I can see it as buyer (you want a house, not a title insurance claim). But as seller...even having your own atty. involved seems pretty odd. It's the job of the Realtors, title company, and bank(s) to judge the buyer's money, and call it good or bad.
(Or did someone offer to buy your acquaintance's house, with no intermediaries, for a briefcase full of cash? That raises enough red flags that you could host a birthday party for Karl Marx.)
Apparently it’s normal to have an attorney when buying or selling real estate in New York. I found this pretty surprising, because in California the contract is a generic form where you literally just check the applicable boxes and write in numbers.

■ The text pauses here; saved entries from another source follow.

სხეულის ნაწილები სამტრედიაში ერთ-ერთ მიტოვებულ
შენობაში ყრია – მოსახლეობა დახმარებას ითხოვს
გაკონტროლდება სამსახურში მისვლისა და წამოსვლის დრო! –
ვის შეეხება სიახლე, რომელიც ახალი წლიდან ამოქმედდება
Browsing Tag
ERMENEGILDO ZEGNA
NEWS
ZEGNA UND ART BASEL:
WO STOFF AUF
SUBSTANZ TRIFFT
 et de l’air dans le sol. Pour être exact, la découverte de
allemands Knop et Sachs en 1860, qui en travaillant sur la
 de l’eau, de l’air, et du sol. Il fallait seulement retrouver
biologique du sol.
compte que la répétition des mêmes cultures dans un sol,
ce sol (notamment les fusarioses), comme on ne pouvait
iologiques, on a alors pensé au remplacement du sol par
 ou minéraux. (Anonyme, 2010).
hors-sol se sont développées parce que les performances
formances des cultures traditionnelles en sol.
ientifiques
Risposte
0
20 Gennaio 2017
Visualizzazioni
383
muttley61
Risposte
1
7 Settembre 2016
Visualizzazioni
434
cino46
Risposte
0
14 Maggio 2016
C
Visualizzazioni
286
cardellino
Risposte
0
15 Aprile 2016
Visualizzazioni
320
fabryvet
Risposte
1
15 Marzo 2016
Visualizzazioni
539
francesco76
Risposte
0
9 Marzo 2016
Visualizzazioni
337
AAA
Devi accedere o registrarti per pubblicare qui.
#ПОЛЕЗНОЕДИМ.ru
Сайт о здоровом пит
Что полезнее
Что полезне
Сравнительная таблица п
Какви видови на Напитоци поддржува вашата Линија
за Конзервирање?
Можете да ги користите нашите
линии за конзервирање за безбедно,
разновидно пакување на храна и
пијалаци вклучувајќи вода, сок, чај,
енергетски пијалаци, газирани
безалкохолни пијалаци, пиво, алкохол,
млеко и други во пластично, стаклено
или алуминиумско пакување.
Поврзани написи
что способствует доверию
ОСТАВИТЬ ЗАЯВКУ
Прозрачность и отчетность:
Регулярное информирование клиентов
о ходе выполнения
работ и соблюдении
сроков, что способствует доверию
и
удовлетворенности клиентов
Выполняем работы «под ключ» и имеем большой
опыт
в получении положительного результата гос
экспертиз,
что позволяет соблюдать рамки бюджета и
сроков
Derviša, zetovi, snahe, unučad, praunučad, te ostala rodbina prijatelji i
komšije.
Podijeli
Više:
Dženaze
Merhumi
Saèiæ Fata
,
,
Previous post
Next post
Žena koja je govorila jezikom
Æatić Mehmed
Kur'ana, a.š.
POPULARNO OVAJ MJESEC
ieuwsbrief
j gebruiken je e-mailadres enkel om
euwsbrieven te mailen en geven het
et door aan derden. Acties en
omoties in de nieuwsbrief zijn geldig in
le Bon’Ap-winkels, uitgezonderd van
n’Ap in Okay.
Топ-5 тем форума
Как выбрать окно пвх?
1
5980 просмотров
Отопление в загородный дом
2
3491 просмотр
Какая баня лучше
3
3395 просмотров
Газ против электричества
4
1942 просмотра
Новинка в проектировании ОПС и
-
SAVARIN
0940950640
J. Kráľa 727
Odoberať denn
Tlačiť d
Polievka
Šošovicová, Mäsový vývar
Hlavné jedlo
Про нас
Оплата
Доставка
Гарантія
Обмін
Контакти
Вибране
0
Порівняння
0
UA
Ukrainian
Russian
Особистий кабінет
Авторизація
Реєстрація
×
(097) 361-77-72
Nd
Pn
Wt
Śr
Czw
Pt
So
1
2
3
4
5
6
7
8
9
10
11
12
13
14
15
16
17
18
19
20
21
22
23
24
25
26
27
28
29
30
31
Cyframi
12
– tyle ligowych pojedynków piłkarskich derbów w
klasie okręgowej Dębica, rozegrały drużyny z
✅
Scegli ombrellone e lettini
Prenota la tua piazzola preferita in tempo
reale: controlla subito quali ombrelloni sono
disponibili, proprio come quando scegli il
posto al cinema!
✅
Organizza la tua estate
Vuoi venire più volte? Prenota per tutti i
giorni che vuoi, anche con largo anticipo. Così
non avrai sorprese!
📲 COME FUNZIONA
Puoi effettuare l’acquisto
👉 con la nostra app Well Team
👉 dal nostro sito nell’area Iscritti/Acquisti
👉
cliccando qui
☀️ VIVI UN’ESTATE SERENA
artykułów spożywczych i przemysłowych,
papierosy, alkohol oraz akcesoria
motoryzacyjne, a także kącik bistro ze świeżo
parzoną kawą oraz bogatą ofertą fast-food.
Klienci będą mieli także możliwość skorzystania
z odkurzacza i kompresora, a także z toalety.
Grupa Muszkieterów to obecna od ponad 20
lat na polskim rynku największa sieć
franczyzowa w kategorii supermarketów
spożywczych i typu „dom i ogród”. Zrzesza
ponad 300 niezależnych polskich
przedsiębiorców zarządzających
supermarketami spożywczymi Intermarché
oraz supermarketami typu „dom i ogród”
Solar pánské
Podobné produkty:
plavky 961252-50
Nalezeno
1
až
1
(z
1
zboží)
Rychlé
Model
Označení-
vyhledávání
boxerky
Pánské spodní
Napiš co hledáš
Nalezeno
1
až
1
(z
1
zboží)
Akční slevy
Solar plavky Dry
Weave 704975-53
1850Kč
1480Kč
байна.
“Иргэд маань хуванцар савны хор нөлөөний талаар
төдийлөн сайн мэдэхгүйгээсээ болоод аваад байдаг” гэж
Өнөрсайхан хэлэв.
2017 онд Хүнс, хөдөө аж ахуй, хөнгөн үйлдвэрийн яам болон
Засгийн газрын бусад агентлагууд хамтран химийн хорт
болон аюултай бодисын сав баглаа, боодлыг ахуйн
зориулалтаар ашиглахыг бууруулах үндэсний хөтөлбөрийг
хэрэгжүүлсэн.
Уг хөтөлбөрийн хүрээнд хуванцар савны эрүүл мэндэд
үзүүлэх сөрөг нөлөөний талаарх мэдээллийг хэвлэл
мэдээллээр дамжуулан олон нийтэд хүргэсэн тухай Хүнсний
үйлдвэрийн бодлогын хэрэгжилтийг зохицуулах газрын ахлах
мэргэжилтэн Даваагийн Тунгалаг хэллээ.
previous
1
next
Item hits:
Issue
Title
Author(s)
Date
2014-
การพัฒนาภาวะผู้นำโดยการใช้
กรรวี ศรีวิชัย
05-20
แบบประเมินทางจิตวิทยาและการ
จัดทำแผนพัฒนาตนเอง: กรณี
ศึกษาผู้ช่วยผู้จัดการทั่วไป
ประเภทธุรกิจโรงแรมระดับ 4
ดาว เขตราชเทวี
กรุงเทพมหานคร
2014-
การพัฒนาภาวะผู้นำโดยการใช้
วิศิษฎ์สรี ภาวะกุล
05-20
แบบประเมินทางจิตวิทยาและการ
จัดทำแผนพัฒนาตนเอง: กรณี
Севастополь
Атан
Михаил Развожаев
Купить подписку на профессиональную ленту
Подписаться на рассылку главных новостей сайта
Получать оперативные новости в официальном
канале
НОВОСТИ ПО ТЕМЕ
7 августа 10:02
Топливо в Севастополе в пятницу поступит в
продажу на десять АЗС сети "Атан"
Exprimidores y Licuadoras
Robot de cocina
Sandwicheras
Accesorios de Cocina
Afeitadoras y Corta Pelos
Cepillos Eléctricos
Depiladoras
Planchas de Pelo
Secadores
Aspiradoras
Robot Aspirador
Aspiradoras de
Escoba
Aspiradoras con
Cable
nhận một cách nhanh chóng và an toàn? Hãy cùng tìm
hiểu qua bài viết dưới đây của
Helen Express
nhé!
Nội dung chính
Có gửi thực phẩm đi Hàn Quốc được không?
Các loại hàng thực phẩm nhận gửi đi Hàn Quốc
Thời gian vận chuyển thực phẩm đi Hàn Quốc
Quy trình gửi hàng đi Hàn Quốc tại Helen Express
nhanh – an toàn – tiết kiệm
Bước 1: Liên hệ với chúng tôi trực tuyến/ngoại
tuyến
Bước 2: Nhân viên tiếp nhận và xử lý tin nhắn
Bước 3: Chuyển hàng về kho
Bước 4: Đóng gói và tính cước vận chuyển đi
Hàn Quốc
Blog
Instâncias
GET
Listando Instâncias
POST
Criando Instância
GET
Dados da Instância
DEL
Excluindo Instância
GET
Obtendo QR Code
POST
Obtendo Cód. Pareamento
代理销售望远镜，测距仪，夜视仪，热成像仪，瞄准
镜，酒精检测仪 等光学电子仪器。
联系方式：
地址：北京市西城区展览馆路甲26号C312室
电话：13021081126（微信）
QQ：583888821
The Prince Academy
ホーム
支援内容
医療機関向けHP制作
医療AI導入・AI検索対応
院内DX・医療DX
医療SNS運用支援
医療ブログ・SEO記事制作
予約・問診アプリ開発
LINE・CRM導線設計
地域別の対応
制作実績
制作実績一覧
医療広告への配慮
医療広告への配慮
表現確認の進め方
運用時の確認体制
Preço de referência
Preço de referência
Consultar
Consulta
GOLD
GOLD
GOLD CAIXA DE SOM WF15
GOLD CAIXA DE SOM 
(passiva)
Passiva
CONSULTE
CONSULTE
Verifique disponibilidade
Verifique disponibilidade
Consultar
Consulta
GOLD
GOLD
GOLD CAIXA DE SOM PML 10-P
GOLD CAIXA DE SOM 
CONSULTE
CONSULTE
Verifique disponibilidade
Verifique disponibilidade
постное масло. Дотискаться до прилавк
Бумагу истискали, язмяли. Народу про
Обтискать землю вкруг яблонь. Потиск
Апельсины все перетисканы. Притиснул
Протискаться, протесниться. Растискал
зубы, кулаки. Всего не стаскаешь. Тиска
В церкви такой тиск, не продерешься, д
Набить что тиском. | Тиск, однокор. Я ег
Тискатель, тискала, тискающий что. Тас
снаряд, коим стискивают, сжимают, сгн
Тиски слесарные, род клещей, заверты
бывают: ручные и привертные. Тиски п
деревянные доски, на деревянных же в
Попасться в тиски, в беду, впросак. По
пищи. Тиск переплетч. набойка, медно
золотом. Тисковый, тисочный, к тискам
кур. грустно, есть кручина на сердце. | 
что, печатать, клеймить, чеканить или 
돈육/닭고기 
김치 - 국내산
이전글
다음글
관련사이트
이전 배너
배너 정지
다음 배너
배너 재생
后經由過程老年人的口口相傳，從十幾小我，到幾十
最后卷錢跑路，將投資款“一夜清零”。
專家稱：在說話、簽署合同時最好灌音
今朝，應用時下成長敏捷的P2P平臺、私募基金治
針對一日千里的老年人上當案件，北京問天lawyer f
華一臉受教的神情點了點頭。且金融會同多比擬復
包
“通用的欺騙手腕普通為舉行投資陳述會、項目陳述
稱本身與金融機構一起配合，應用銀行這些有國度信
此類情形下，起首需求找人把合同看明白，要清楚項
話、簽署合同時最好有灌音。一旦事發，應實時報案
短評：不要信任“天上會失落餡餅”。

Another tidbit: in NYC, most people use an agent when they rent an apartment. They charge one month’s rent.
I’ve always had an attorney represent me for RE transactions, not in NY, though. It’s usually a couple hundred bucks and each time easily saved us money.
This is how I bought my house back when the market was bad. We had cash and financing and didn't have another house to sell. In my case at the time, it was a pretty decent discount.
It also helped the owner had been moved by his job, and was looking to get out of the house ASAP.
I think they're suggesting the seller should understand the risks of their undertaking. If they didn't do their due diligence it could end up being the case that the offer they take was the "worse" offer because the person making it couldn't back it.
That there are other considerations for a seller aren't really relevant when the post is about bidding just higher than a round number to win it. Just as explaining how you won the bid at 2k lower by having a cash offer and writing a nice letter and being accommodating with their move out times is irrelevant to the round number argument. The story of bidding 701k is clearly in the realm of "all else being equal", nudging the price up a relatively insignificant amount can have a significant effect.
The reason someone would accept a slightly lower bid for a house is the funding source is easier/more likely to go though. Nothing to do with the roundness of the bid.
That's assuming the $699k bid isn't entirely fictitious, which it probably is. Both agents have an incentive to make the buyer feel good about the transaction and not like they overpaid when they did.
haha, I wonder who's analyzed that game formally. feels a bit like the 2/3 game with flipped signs (https://en.wikipedia.org/wiki/Guess_2/3_of_the_average). for real numbers, the unique Nash equilibrium is 0, for finite precision numbers (which we're effectively dealing with in reality), the set of Nash equilibria is a bit more interesting.
but of course, Nash equilibria don't always line up well with human behaviour. for the 2/3 game there's empirical work showing that the best strategy against inexperienced players is betting somewhere around 20 iirc. would be interesting if there are papers that would give a similar rule of thumb how much of a "premium" you should offer over the nearest sensible round number
Does it? The point of 699 is to get the highest price possible while hiding the most-significant digit. The opposite of that would be signalling a high most-significant digit while giving as little as possible, which would be 700. 701 just kind of looks like an esoteric joke.